*** Begin section ***

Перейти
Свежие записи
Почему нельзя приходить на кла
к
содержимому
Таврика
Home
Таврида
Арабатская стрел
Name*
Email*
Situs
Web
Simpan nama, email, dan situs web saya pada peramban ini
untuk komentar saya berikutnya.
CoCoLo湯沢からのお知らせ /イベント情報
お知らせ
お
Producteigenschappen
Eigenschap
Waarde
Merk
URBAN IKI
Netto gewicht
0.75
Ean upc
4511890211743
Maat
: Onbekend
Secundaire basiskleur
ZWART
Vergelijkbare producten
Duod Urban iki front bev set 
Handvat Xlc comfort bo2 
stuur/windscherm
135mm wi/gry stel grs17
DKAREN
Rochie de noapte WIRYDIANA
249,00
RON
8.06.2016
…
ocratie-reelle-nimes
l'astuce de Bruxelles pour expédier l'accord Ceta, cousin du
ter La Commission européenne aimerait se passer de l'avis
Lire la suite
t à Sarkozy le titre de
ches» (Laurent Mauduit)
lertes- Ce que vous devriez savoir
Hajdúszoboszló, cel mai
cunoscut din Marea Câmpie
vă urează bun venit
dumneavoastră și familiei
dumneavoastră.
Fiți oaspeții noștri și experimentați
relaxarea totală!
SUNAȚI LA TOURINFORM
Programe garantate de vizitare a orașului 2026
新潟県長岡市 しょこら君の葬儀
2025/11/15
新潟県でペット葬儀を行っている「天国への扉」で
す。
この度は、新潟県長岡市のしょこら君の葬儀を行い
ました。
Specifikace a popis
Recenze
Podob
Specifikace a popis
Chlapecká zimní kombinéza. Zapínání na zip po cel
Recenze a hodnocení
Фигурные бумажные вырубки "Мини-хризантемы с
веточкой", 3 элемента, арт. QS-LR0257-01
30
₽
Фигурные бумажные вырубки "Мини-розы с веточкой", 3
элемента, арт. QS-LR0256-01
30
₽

*** End section ***

## The problem
Lines holding the string "Мини" are the answer; copy each one from the listing above.

## Solution for this task
Фигурные бумажные вырубки "Мини-хризантемы с
Фигурные бумажные вырубки "Мини-розы с веточкой", 3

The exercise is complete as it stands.